Sunday, December 18, 2016

Best Songs of 2016

Desperately seeking distraction in 2016, these songs were big league distractions.

Mac Miller, Dang -  With Anderson Paak.  Dang is right!


Young Gun Silver Fox, You Can Feel It - The sounds of Lite FM made new.


Solange, Cranes in the Sky - Break my heart, little sister.


Father John Misty, Real Love Baby - James Taylor, you're done.


Karl Blau, Fallin Rain - This Link Wray cover is spellbinding, even if every note in the melody is cribbed from Jimmy Webb.


exmagician, Place Your Bets - Maybe "ex-", but still working his magic.


Justin Jay, Let Go - Simmers, then boils.


Gabriel Garzon-Montano, The Game - Soul single of the year.


STRFKR, Never Ever - Putting this on the jukebox in my imaginary bar.


Jim James, The World's Smiling Now - This spooky track by MMJ frontman James is wicked good.


Beyonce, Daddy Lessons - C'mon, she kills it.


Cleopold, Not Coming Down - This song is why I listen to KCRW.

Yuck, As I Walk Away - The slow dance at the headbangers' ball.


Boxed In, Jist - Supercharged electropop


Rufus Du Sol, Say A Prayer for Me - I wore the hell out of this deep house keeper.



Drake (with Rhiana), Too Good - You knew I would love this one best of all.


P.S. - This works pretty well as a playlist, folks.

Friday, December 16, 2016

Best Albums of 2016

This year I stopped being the last man in America to buy music by the song and crossed over to streaming.  Duh.  My rate of music consumption increased dramatically and, with it, my rate of discovery.  The fruits are here on this year's longer list.

The Avalanches, Wildflower

Those crazy Australians were at it again after a 15-year absence from electronica, making irresistible music from samples and found sounds.  "Subways" will make clear why this was the trippiest music of the year.


Bibio, A Mineral Love

I listened to a lot of electronic music this year.  Nothing was as consistently satisfying as this disk. "Light Up the Sky" is its beautiful centerpiece.


Blood Orange, Freetown Sound

Michael Jackson's most brilliant heir was back with a more accessible follow-up to Cupid Deluxe.  Flawless neo-soul, this music lives in the world and aches for its brokenness. One word: "Augustine"



Black Marble, It's Immaterial

Imagine that New Order and the Cure are young again, or you are or I am, or something.  It's all so deliciously confusing when old pop sounds are new again.   Proof positive: "Iron Lung":



DIIV, Is the Is Are

Jangly rock music from Brooklyn, bounced off Planet Claire straight from 1983.  Dreamy stuff you can pogo to, beginning with "Under the Sun."

> Recorded information:
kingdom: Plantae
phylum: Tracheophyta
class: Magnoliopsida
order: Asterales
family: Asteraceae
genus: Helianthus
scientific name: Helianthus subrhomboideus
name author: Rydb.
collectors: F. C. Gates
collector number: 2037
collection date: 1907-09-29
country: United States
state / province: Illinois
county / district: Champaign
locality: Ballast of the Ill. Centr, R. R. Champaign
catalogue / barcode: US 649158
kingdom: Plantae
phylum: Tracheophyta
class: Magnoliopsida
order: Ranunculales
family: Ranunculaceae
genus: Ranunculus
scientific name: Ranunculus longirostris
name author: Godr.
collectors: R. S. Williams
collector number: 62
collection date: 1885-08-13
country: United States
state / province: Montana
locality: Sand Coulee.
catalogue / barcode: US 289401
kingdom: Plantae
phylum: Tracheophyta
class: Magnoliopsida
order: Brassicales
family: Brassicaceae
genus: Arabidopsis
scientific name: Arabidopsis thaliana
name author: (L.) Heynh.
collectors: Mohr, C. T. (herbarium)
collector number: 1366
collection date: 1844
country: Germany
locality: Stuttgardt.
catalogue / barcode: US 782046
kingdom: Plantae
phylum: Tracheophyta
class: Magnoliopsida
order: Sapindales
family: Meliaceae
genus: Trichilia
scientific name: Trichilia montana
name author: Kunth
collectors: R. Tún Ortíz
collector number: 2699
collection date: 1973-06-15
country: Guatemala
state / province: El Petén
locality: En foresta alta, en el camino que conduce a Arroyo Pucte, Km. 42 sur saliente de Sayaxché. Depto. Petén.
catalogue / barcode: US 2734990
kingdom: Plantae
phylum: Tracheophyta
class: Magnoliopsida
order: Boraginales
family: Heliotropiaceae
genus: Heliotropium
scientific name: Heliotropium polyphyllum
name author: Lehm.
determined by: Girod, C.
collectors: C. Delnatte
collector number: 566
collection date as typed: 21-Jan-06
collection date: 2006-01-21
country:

> Exercise tasks:
a: Answer these questions about the best-of-2016 music post:
(i) Which song is called "Soul single of the year"?
(ii) How long had The Avalanches been away from electronica before Wildflower?
(iii) Which earlier record does the post say Freetown Sound follows up?
b: Carry the best-of-2016 music post forward from its last line, writing more album entries in the same style.

> Answers to the tasks:
a:
(i) "The Game" by Gabriel Garzon-Montano
(ii) 15 years
(iii) Cupid Deluxe

b:
Jaguar Ma, Every Now & Then

Jagwar Ma offer rich surprises, mixing genres and sounds the way Talking Heads, Beck and Gomez do.  And ooh, so fresh:  "OB1"



Maxwell, BlackSUMMERs'night

I'm a sucker for soul crooners and Maxwell's latest offers the smooth seduction of Prince, Teddy Prendergass and Marvin at their peak, as "1990X" demonstrates.


James Vincent McMorrow, We Move

I love James Blake and his moody electro soul but McMorrow beat him at his own game, like some  peppier, more extroverted younger brother.  Better dancer, too, I'll bet.



Frank Ocean, Blonde

Could Frank be the Nick Drake of hip-hop?  Blonde, with its rich melodies full of misery, says  "absolutely!"  "Pink + White" is his "Pink Moon."


Anderson.Paak,  Malibu

Paak was everywhere this year all on the considerable strength of this disk that perfectly captures the sound of pop music right now.  His heritage of classic R&B and roots rap are on display in tracks like "Am I Wrong".

Parquet Courts, Human Performance

Whatever happened to snark and snarl in indie rock?  Here is its smart embodiment.  Turn up "Dust" really loud and wake up Jonathan Richman.



Poom, 2016

This was the soundtrack of my summer and it's just as good by the hearth in early winter.  Vivid pop produced like vintage Hall & Oates with every word in French (which would have made Darryl and John sound a while lot smarter).


Allen Toussaint, American Tunes

Toussaint is the author of what you think of as the New Orleans sound and on this, his posthumous release, he reinterprets his own classics and Big Easy standards at the piano. Covering Professor Longhair on "Big Chief" kind of sums it up.  G'night Allen.


Still to come -- singles and remembrances.